Weekend Giant Reading: July 17 – 19, 2015

Adjust the umbrella, dig your toes into the hot sand, and sip that pina colada. It’s the weekend, which means ... the news.


Adjust the umbrella, dig your toes into the hot sand, and sip that pina colada. It’s the weekend, which means... the news:

- Mr. Clean: The new CEO of Stanford Management Company, Robert Wallace, is reportedly cleaning house. According to some reports, there are only five investment professionals left over at SMC from the John Powers era. This is undoubtedly a significant shakeup. And it has clearly struck a nerve with many, as I’ve had about 10 emails asking what’s up. My entirely uninformed take on the situation: It’s reasonable that Wallace — a person with a rather different philosophy and approach than Powers — would look to build a team with capabilities specifically oriented to his model. Wouldn’t you? Cut the guy some slack. As my inbox clearly demonstrated, the world is watching him right now.

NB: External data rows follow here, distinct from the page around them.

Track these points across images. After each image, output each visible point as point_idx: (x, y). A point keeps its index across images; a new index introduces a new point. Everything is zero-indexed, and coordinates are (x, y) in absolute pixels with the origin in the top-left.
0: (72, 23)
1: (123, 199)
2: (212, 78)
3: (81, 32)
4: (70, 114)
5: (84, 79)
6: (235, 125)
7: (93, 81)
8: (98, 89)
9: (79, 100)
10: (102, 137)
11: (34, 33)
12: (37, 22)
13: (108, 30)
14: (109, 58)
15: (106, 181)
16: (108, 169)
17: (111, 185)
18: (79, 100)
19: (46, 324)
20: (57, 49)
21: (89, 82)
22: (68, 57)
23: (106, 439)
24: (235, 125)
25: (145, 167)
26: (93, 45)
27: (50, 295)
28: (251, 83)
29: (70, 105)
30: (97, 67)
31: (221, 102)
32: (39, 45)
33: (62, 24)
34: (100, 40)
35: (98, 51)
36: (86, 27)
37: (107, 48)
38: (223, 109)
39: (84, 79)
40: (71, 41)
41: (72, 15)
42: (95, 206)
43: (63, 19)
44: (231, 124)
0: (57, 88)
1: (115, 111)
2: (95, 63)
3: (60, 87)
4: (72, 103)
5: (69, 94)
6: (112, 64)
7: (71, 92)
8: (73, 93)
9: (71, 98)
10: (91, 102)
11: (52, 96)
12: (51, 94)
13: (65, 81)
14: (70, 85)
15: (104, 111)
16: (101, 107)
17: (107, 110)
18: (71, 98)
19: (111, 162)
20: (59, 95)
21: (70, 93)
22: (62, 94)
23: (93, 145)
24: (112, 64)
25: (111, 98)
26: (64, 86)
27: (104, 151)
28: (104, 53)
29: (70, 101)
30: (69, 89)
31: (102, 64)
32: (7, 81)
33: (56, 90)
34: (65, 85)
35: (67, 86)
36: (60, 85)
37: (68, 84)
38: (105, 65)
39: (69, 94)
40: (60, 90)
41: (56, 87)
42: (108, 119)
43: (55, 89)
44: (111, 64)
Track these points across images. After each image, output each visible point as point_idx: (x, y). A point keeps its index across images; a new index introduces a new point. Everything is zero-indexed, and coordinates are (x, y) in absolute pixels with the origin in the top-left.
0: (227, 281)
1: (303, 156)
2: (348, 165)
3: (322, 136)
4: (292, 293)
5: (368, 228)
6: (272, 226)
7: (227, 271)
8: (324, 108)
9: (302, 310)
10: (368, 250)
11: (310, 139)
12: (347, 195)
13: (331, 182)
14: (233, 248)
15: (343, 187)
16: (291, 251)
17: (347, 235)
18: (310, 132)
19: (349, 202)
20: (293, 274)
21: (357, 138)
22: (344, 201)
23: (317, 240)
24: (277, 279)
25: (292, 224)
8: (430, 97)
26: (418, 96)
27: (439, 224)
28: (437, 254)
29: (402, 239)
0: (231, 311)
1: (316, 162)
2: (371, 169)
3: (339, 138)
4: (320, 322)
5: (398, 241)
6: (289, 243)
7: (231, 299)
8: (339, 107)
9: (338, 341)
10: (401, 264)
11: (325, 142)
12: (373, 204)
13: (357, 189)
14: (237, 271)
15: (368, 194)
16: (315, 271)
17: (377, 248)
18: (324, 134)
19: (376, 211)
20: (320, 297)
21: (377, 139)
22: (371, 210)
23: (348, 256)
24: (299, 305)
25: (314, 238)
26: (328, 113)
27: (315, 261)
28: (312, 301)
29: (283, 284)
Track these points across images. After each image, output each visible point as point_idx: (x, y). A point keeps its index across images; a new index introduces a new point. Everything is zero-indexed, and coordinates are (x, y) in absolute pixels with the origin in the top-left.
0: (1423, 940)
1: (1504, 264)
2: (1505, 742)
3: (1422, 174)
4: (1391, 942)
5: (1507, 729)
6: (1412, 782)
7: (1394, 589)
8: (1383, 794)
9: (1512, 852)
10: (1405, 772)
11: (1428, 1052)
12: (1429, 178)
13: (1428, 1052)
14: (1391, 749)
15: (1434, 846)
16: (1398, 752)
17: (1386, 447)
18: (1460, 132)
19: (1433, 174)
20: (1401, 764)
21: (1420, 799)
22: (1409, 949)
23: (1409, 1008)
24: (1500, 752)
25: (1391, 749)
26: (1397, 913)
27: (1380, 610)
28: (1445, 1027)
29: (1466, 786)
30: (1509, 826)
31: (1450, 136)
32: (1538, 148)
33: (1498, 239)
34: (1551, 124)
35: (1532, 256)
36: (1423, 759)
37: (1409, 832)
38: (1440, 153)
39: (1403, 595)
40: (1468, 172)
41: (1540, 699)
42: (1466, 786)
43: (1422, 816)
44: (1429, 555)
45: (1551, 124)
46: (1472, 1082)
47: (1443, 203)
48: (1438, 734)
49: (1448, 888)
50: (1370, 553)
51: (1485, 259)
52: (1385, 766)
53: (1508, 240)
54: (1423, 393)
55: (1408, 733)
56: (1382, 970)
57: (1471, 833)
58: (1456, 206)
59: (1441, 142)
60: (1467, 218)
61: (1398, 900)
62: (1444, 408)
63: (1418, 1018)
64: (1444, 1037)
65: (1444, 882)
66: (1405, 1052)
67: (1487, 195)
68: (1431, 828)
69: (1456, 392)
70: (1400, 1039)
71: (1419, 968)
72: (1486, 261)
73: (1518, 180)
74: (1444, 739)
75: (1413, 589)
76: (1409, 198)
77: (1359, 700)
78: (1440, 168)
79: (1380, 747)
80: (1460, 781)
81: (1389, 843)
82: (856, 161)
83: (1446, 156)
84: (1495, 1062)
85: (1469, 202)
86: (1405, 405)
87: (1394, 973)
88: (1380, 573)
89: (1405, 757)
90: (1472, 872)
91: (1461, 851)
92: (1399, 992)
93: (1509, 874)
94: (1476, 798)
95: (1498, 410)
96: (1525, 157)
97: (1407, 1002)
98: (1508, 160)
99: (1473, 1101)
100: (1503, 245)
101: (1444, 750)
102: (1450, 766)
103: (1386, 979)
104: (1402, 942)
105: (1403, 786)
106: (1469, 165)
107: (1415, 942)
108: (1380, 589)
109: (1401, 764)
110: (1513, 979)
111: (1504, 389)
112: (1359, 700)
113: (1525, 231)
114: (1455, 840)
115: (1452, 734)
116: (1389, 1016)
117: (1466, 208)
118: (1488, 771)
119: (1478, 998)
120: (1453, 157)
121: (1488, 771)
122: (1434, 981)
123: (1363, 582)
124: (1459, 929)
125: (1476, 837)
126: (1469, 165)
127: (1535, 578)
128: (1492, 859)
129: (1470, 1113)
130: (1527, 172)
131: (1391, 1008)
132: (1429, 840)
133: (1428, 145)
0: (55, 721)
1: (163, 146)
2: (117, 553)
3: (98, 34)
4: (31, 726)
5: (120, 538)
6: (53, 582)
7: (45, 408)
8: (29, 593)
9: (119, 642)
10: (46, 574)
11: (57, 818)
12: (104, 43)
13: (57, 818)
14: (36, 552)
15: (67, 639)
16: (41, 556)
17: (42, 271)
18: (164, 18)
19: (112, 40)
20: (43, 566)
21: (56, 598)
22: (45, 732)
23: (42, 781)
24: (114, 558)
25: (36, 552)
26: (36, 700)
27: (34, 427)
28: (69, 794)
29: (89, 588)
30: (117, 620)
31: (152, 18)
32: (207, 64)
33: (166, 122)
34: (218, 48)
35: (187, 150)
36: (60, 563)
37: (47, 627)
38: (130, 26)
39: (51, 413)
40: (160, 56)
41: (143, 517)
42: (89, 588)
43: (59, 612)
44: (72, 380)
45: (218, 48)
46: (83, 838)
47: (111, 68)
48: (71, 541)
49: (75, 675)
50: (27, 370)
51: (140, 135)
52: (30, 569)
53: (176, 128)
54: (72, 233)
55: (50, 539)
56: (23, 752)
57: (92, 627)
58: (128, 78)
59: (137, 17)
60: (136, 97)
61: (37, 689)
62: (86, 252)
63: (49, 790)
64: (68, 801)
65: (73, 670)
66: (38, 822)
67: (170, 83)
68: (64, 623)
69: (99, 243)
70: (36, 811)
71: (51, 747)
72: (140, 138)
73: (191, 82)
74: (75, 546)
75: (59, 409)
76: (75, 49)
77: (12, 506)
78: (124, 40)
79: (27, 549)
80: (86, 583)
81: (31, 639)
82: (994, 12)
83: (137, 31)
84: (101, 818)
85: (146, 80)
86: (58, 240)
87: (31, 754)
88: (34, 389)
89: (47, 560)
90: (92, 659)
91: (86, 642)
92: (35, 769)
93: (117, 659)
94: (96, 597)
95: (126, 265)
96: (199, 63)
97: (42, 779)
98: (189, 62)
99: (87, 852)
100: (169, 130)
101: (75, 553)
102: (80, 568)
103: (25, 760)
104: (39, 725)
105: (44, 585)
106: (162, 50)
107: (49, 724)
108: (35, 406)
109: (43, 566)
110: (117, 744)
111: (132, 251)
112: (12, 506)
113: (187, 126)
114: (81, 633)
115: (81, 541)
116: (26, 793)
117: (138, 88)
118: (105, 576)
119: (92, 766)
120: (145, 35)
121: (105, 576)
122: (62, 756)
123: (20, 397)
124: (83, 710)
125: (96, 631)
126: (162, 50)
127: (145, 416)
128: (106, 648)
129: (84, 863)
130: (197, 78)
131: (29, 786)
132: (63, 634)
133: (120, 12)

- Expected Returns: I’ve seen a lot of sensational stories this week fretting over CalPERS’s big performance miss: it returned 2.4% in 2014, which was 5.1% off from its annual target. A single-year performance number for a long-term investor doesn’t actually worry me. But while we’re on the topic of worries, I’m freaked out by the prospect of public pension funds seeing this slowdown in performance and turning to “creative” products that can help them hit nutty return expectations in the years ahead. I’m afraid of under-resourced funds moving into riskier and riskier assets.

- You Had One Job: The Australian Future Fund was outed by some intrepid reporters for dodging a bunch of taxes via offshore accounts. This story was made all the more interesting by the following point: The Australian SWF did not actually owe any taxes. At all. To anybody. So, the very premise for the story, which has resulted in articles around the world, was wrong. (Sigh, you had one job.)

- In-Sourcing I: It’s taken 10 years of hard work by many people to make this article happen: SWFs are officially evolving from client ... to competitor.

- In-Sourcing II: The Abu Dhabi Investment Authority is apparently outsourcing the easy, passive stuff and in-sourcing the hard, active stuff. That’s an approach to direct investing you don’t see every day.

- Drawdowns: Singapore’s Government is changing its constitution in order to use more of Temasek’s capital to fund important governmental projects.

- Northern Exposures: Finland’s €45 billion Keva will begin diversifying into non-domestic real estate for the first time. In addition, Iceland’s Central Bank will relax rules that prevent local pension funds from buying overseas currencies (and thus investing internationally).

- Collaboration: TIAA-CREF has apparently launched another new investment company with its frequent peer-partners, CDPQ and AP2. If you recall, the last company they did together was focused on agriculture, but this company will target timber.

- Emerging Markets: Temasek seems to be going all in on India. After having ramped its presence in the country over the past three years, it just deployed $1 billion in the past three months!

- Condolences: The former CEO of Alaska’s SWF, Mike Burns, has died at 68. He retired abruptly last month due to health concerns. Mike was a long-time supporter of my research center and a kind man.